Material shown:
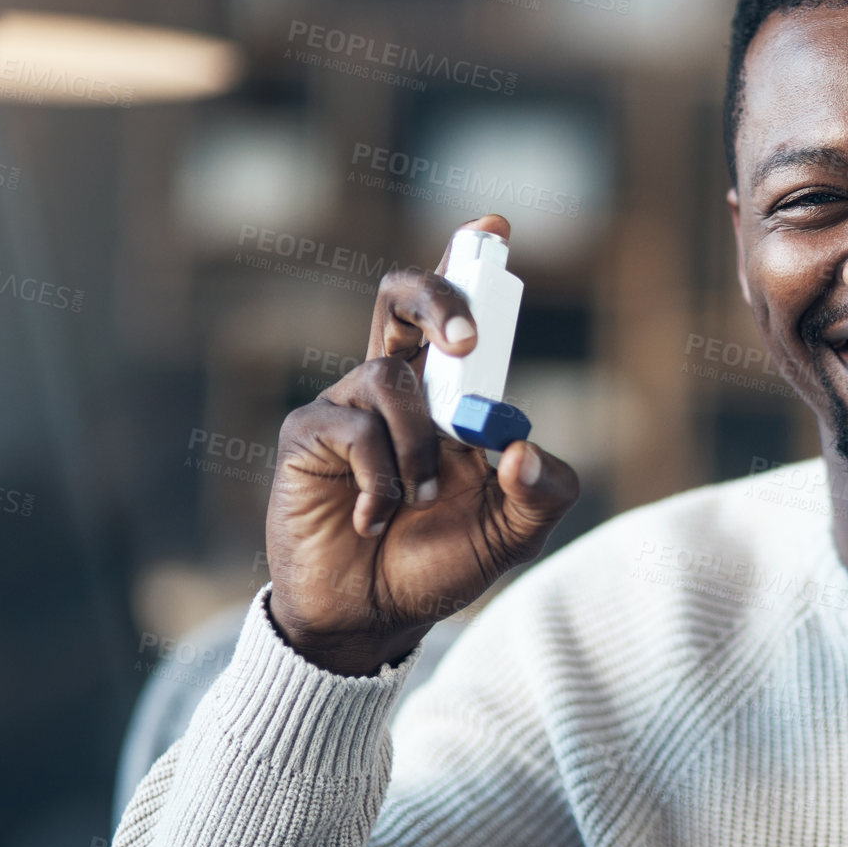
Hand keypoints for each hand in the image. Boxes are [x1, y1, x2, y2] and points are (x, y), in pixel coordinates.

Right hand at [264, 215, 578, 674]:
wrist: (370, 620)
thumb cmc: (439, 563)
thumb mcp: (511, 535)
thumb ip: (539, 493)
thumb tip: (522, 447)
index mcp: (451, 395)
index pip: (459, 314)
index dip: (468, 263)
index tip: (492, 226)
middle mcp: (399, 387)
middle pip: (404, 300)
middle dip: (439, 297)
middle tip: (467, 340)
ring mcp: (349, 405)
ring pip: (392, 376)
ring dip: (418, 447)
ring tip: (420, 501)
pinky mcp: (309, 436)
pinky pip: (354, 427)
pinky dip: (380, 478)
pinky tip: (376, 519)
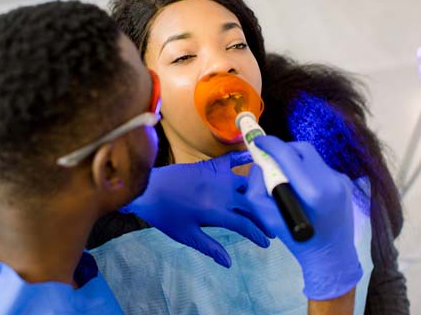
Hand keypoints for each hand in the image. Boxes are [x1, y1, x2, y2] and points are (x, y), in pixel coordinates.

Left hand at [121, 151, 273, 267]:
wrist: (148, 189)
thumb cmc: (165, 215)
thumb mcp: (187, 235)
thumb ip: (210, 247)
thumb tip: (229, 263)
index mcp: (216, 212)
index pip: (245, 225)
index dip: (258, 234)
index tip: (266, 242)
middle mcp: (222, 192)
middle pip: (251, 205)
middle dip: (263, 217)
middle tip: (272, 226)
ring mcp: (217, 176)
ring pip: (246, 185)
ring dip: (258, 193)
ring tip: (268, 202)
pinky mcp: (210, 166)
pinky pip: (231, 160)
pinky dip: (243, 159)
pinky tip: (255, 158)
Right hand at [247, 135, 361, 299]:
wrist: (332, 256)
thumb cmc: (297, 240)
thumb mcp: (267, 217)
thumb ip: (256, 187)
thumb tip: (258, 165)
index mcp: (313, 191)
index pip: (288, 154)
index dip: (270, 144)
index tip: (258, 142)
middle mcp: (331, 180)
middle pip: (302, 149)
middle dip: (283, 149)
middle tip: (270, 159)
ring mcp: (341, 180)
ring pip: (312, 156)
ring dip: (295, 160)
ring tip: (286, 176)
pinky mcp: (345, 182)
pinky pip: (320, 167)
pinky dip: (307, 170)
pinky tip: (303, 188)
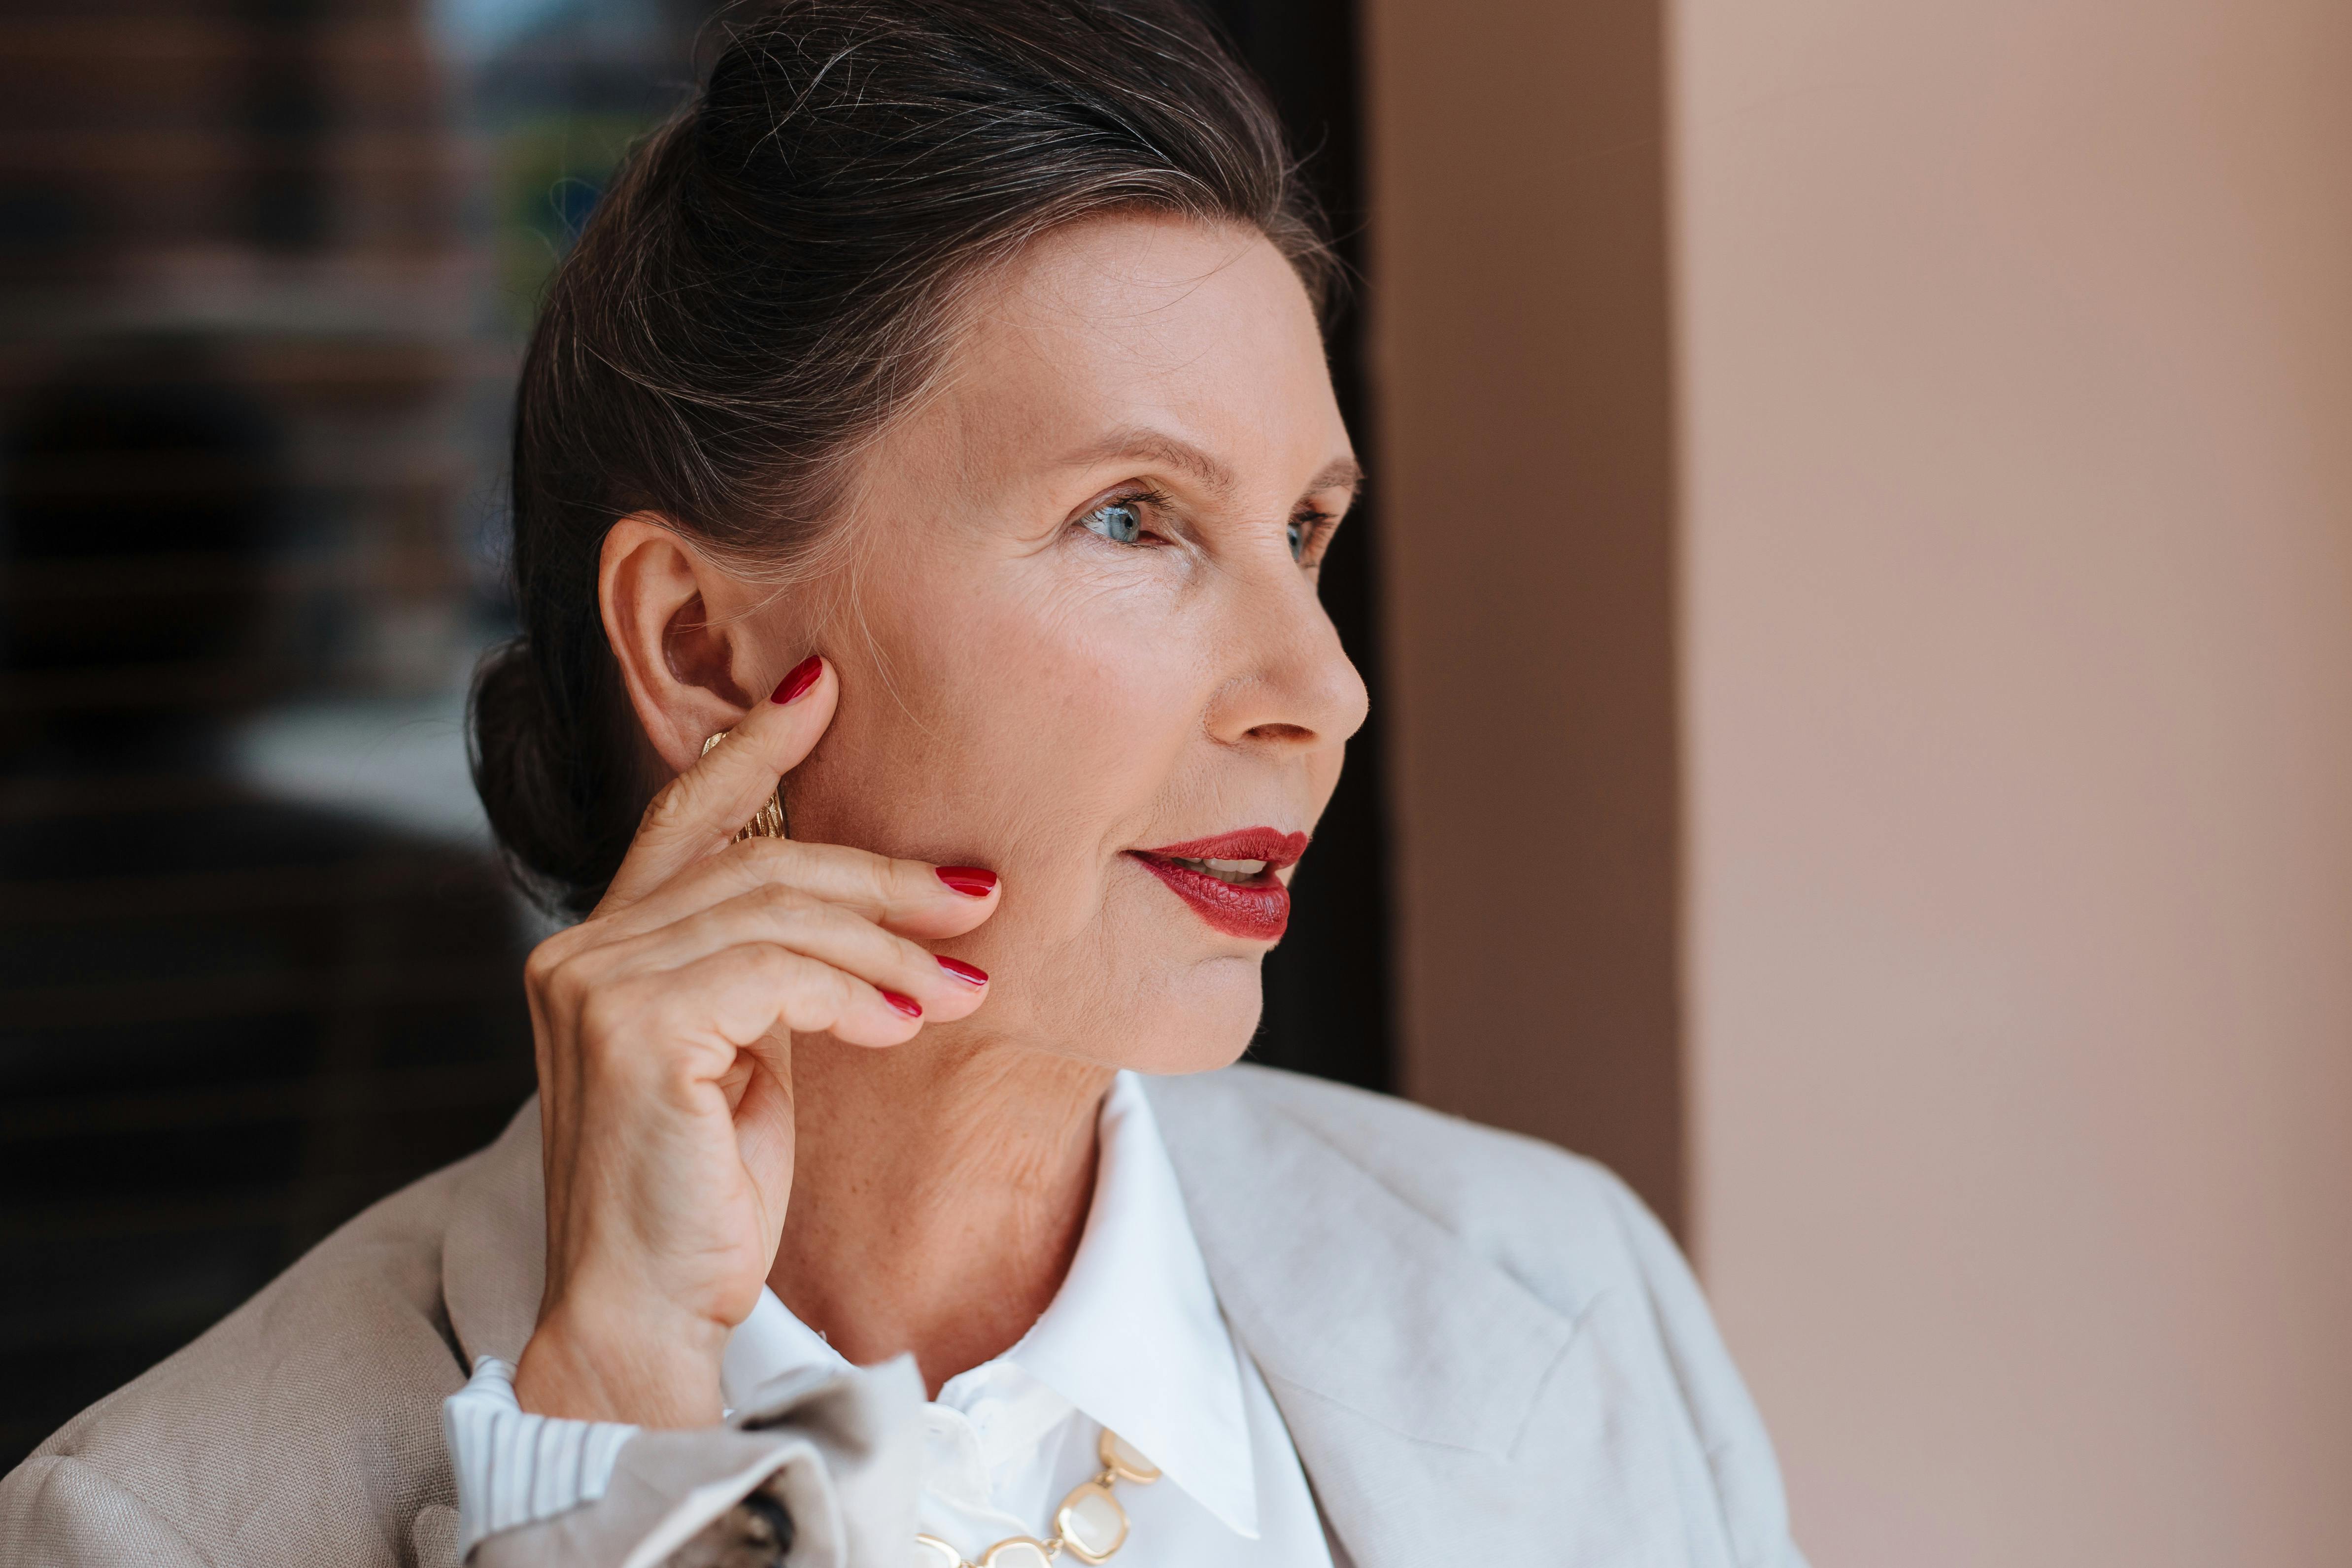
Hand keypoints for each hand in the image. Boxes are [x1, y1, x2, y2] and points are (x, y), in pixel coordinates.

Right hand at [510, 660, 998, 1424]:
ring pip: (779, 911)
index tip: (823, 687)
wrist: (649, 1313)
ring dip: (889, 944)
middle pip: (759, 863)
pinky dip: (857, 992)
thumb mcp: (744, 1056)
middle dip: (882, 874)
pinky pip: (778, 972)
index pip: (685, 816)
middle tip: (978, 895)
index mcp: (600, 949)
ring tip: (963, 982)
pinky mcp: (636, 1030)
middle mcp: (580, 951)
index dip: (754, 745)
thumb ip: (763, 972)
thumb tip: (856, 906)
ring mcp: (595, 986)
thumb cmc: (704, 1197)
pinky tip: (904, 1025)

Problem requirements: Please repeat every record above exactly, but leave out the pictures.

Response area:
Hand keypoints for each hand in the image. Boxes are [x1, y1, x2, y2] and points are (x, y), in pixel coordinates.

Right hand at [264, 215, 578, 674]:
wrist: (370, 620)
thumb cmc: (439, 563)
thumb mcp: (511, 535)
thumb ip: (539, 493)
thumb tip: (522, 447)
index mcp: (451, 395)
index pip: (459, 314)
index dip: (468, 263)
index tip: (492, 226)
middle mcp: (399, 387)
middle pip: (404, 300)
middle dip: (439, 297)
middle tip: (467, 340)
ring mcp: (349, 405)
ring pip: (392, 376)
ring dip: (418, 447)
ring tip: (420, 501)
pinky mcp: (309, 436)
pinky pip: (354, 427)
pinky dip: (380, 478)
pinky tip: (376, 519)
Hand keypoints for each hand in the image. Boxes are [x1, y1, x2, y2] and points are (x, y), in pixel coordinates.

Left hand at [121, 151, 273, 267]:
wrist: (148, 189)
thumb cmc: (165, 215)
thumb mcp: (187, 235)
thumb ip: (210, 247)
thumb tip: (229, 263)
index mcp: (216, 212)
index pip: (245, 225)
index dip: (258, 234)
index tip: (266, 242)
middle mcp: (222, 192)
middle pip: (251, 205)
middle dip: (263, 217)
middle tip: (272, 226)
ring mcp: (217, 176)
ring pip: (246, 185)
ring dip: (258, 193)
ring tip: (268, 202)
pinky mcp: (210, 166)
pinky pip: (231, 160)
pinky dip: (243, 159)
pinky tip: (255, 158)
Right hand at [247, 135, 361, 299]:
wrist: (332, 256)
thumb cmc: (297, 240)
thumb mcp: (267, 217)
thumb ip: (256, 187)
thumb tip: (258, 165)
index mcp: (313, 191)
index pip: (288, 154)
index dip: (270, 144)
index tip: (258, 142)
middle mcp: (331, 180)
middle pip: (302, 149)
middle dip: (283, 149)
middle tip: (270, 159)
ring mcp: (341, 180)
ring pip: (312, 156)
ring dip: (295, 160)
ring tip: (286, 176)
pinky mcp: (345, 182)
pinky pip: (320, 167)
pinky dip: (307, 170)
pinky tip: (303, 188)
Hand keypoints for each hand in the image. Boxes are [x1, y1, x2, y2] and points are (x, y), in pixel coordinates.

Right hand at [510, 660, 998, 1424]:
ring pip: (779, 911)
index tip: (823, 687)
wrist: (649, 1313)
ring dip: (889, 944)
middle pip: (759, 863)
pinky dip: (857, 992)
thumb mcp: (744, 1056)
middle dip: (882, 874)
pinky pip: (778, 972)
index pip: (685, 816)
middle tip: (978, 895)
index mcp: (600, 949)
ring tip: (963, 982)
pinky mcp: (636, 1030)
middle mcp: (580, 951)
index dip: (754, 745)
thumb ip: (763, 972)
thumb tip: (856, 906)
ring mcp: (595, 986)
thumb cmc: (704, 1197)
pinky tip: (904, 1025)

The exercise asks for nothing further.